本研究針對兩種低熔點四主份合金系統──AlBiSnZn（ABSZ）與BiInSnZn（BISZ）進行合金設計、製備與性質分析，探討其於低溫電子接合應用之潛力。透過差示掃描量熱分析（DSC）、場發射掃描式電子顯微鏡（FE-SEM）、X光繞射（XRD）與拉伸測試等方法，系統性評估其熔點行為、微觀組織與機械性質。結果顯示，兩者皆未形成高熵合金中常見之單一固溶體結構，而為多相組織。雖然多相結構有助於提升硬度與熱穩定性，惟兩合金皆呈現明顯脆性，延展率僅為3–5%。值得注意的是，ABSZ雖含高熔點元素鋁，其合金熔點仍低至128°C，顯示鋁對熔融行為影響有限；而BISZ則展現合理低熔點與穩定多相結構。整體而言，低熔點複雜合金於形成單相高熵組織上具挑戰性，需進一步透過成分設計與組織控制策略進行優化。
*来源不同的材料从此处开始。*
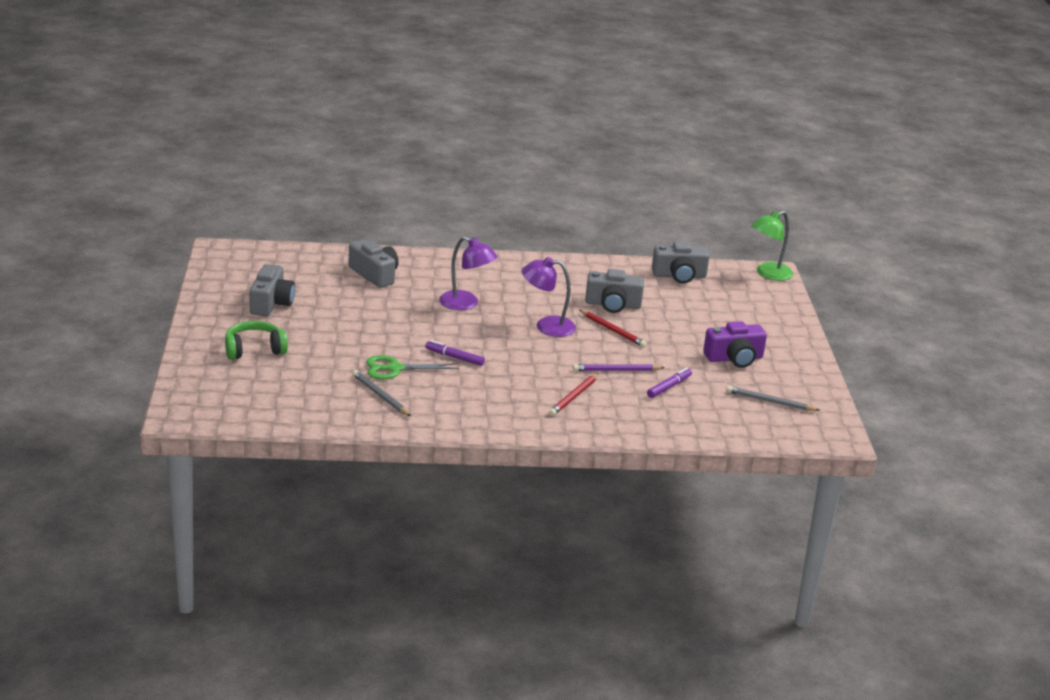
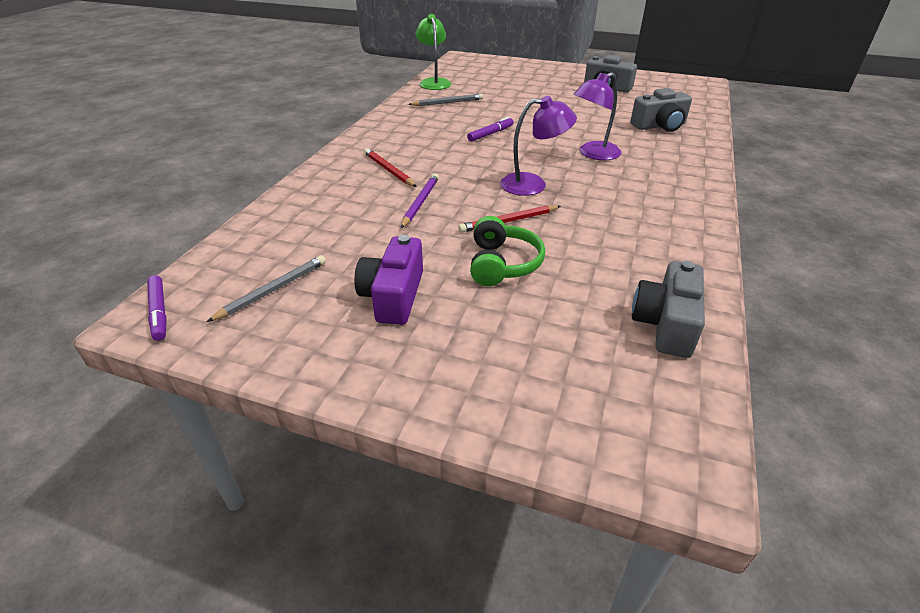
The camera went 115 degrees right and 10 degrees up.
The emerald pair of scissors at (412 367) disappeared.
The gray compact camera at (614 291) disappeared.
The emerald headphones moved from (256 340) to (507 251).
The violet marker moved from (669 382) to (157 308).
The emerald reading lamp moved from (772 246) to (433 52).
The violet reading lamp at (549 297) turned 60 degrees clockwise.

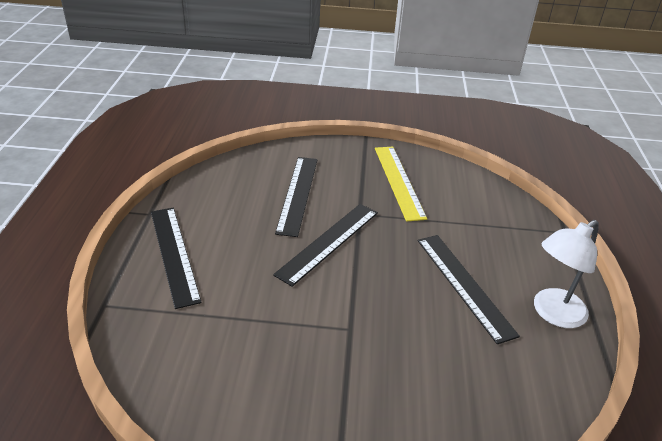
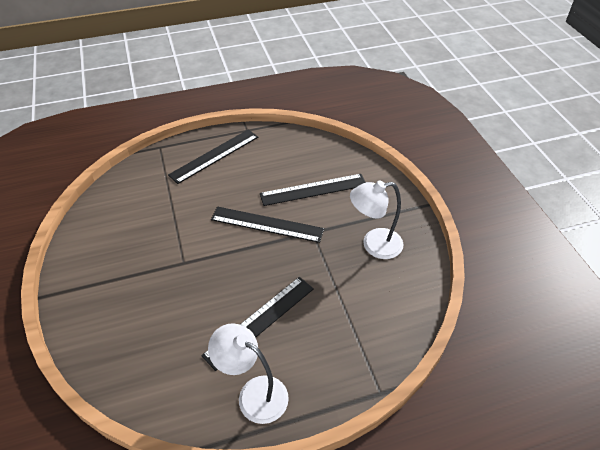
The camera went 70 degrees right and 10 degrees up.
The bright yellow measuring stick at (401 184) was replaced by the pure white reading lamp at (377 220).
This study focuses on the design, fabrication, and property evaluation of two low-melting quaternary principal alloy systems—AlBiSnZn (ABSZ) and BiInSnZn (BISZ)—to explore their potential for low-temperature electronic joining applications. Differential scanning calorimetry (DSC), field-emission scanning electron microscopy (FE-SEM), X-ray diffraction (XRD), and tensile testing were employed to systematically investigate their melting behavior, microstructures, and mechanical properties. The results indicate that both alloys exhibit multiphase structures rather than the single-phase solid solutions typically observed in high-entropy alloys. While the multiphase nature contributes to enhanced hardness and thermal stability, both ABSZ and BISZ show pronounced brittleness, with tensile elongation limited to only 3–5%. Notably, despite the presence of high-melting-point aluminum in ABSZ, the alloy's melting point remains as low as 128°C, suggesting limited influence from aluminum on melting behavior. BISZ, on the other hand, demonstrates a favorable low melting point and a stable multiphase structure. Overall, the formation of single-phase high-entropy-like structures in low-melting alloys remains challenging, highlighting the need for further optimization through compositional design and microstructural control strategies.